* begin *

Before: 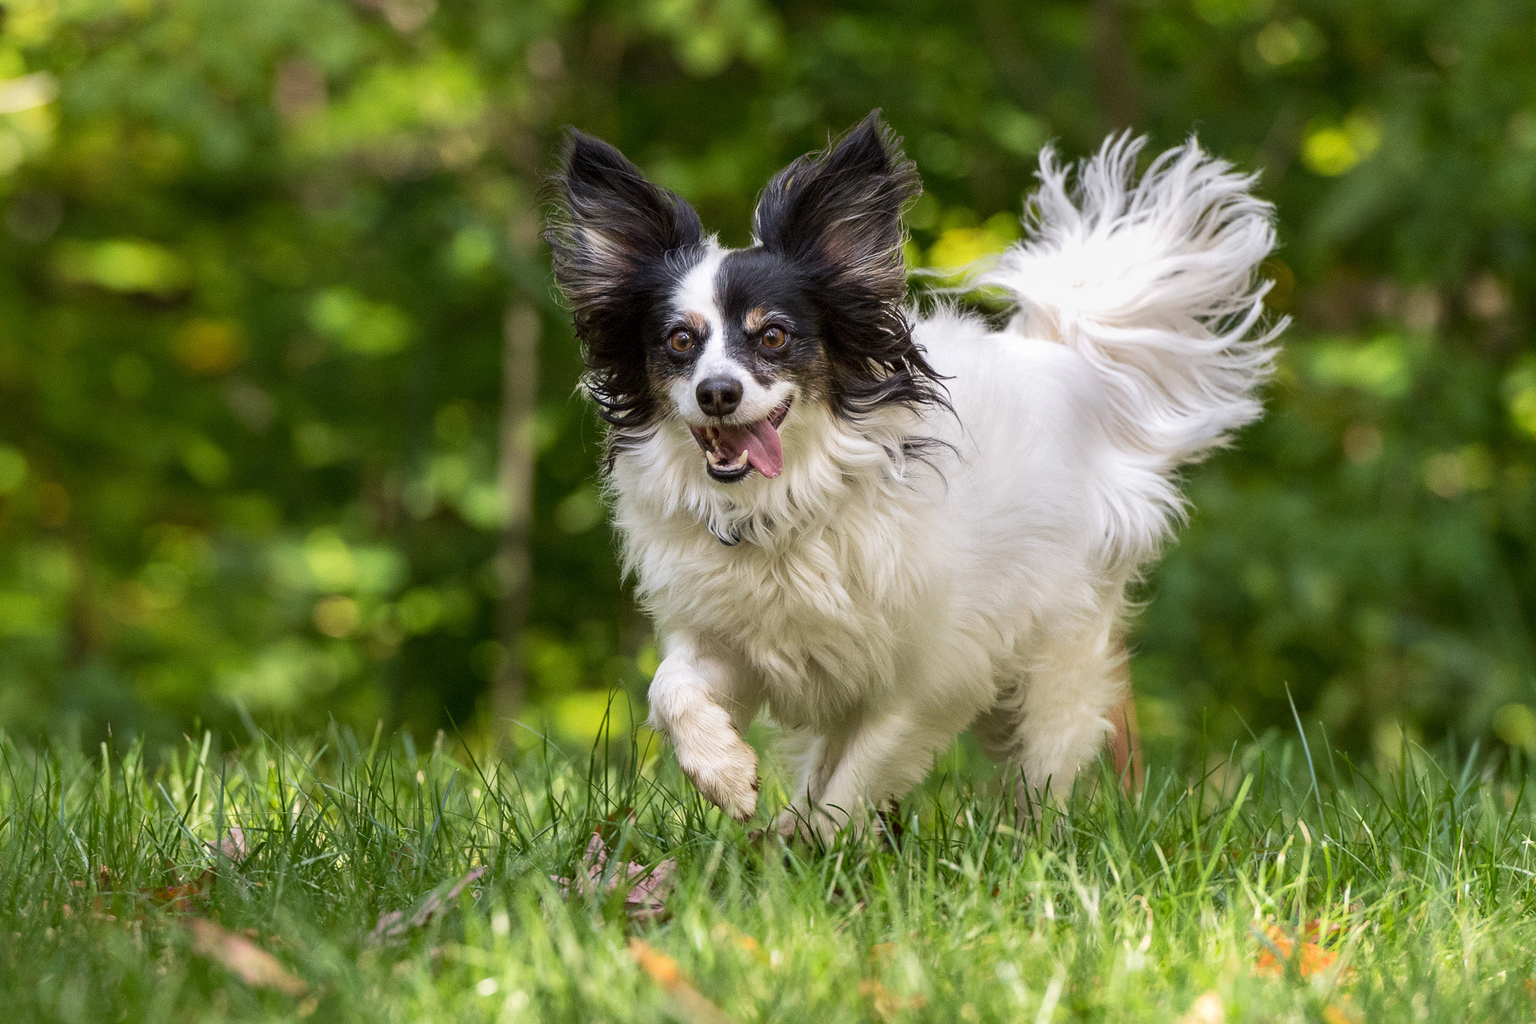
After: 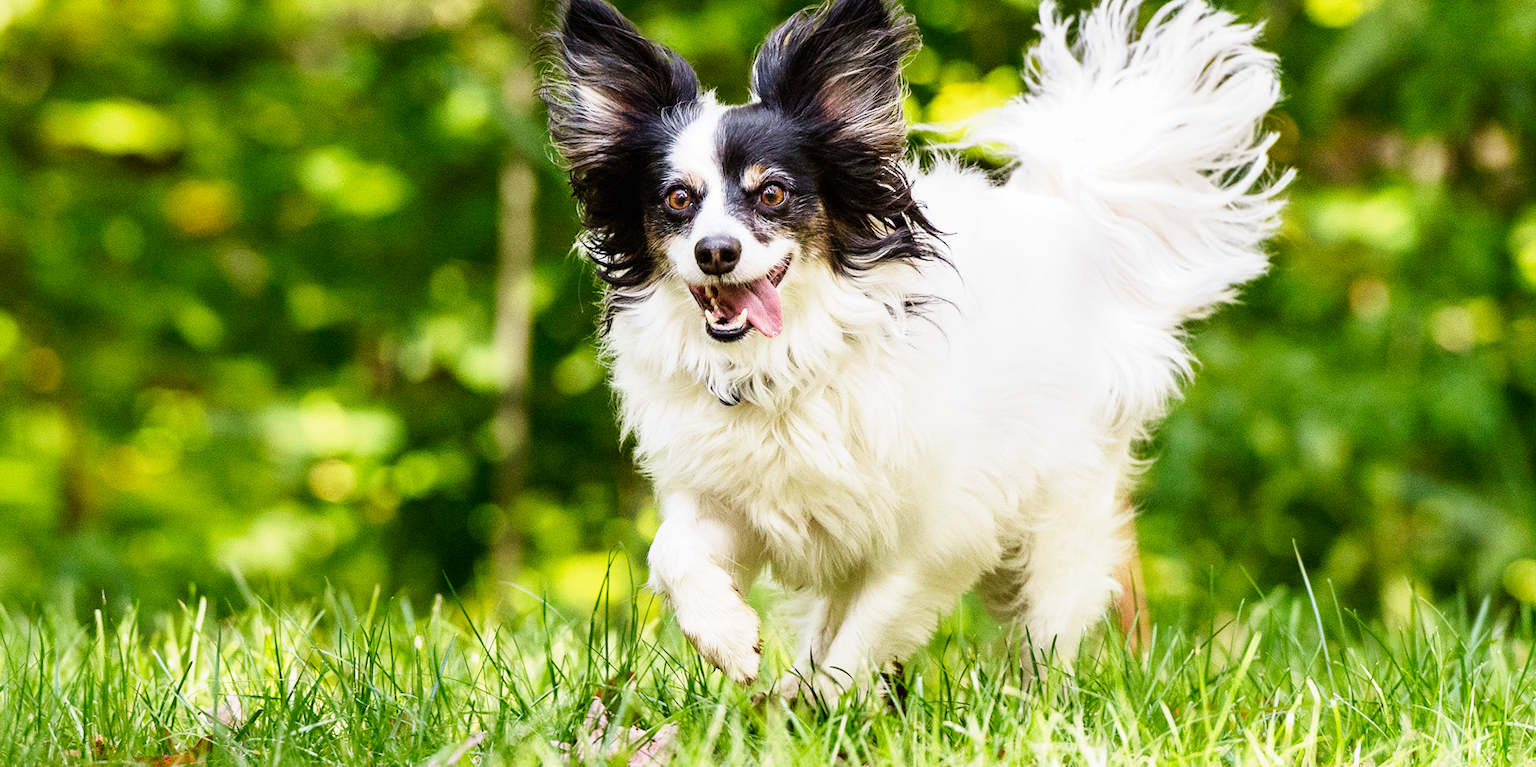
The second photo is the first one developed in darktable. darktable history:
crop: top 13.819%, bottom 11.169%
rotate and perspective: rotation -0.45°, automatic cropping original format, crop left 0.008, crop right 0.992, crop top 0.012, crop bottom 0.988
base curve: curves: ch0 [(0, 0) (0, 0.001) (0.001, 0.001) (0.004, 0.002) (0.007, 0.004) (0.015, 0.013) (0.033, 0.045) (0.052, 0.096) (0.075, 0.17) (0.099, 0.241) (0.163, 0.42) (0.219, 0.55) (0.259, 0.616) (0.327, 0.722) (0.365, 0.765) (0.522, 0.873) (0.547, 0.881) (0.689, 0.919) (0.826, 0.952) (1, 1)], preserve colors none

* end *

Could you rewrite the lines of the listing above with every "darktable" changed to "Darktable" and everything else kept the same, leaving out the pictures?

RESULT BELOW:
Before: 
After: 
The second photo is the first one developed in Darktable. Darktable history:
crop: top 13.819%, bottom 11.169%
rotate and perspective: rotation -0.45°, automatic cropping original format, crop left 0.008, crop right 0.992, crop top 0.012, crop bottom 0.988
base curve: curves: ch0 [(0, 0) (0, 0.001) (0.001, 0.001) (0.004, 0.002) (0.007, 0.004) (0.015, 0.013) (0.033, 0.045) (0.052, 0.096) (0.075, 0.17) (0.099, 0.241) (0.163, 0.42) (0.219, 0.55) (0.259, 0.616) (0.327, 0.722) (0.365, 0.765) (0.522, 0.873) (0.547, 0.881) (0.689, 0.919) (0.826, 0.952) (1, 1)], preserve colors none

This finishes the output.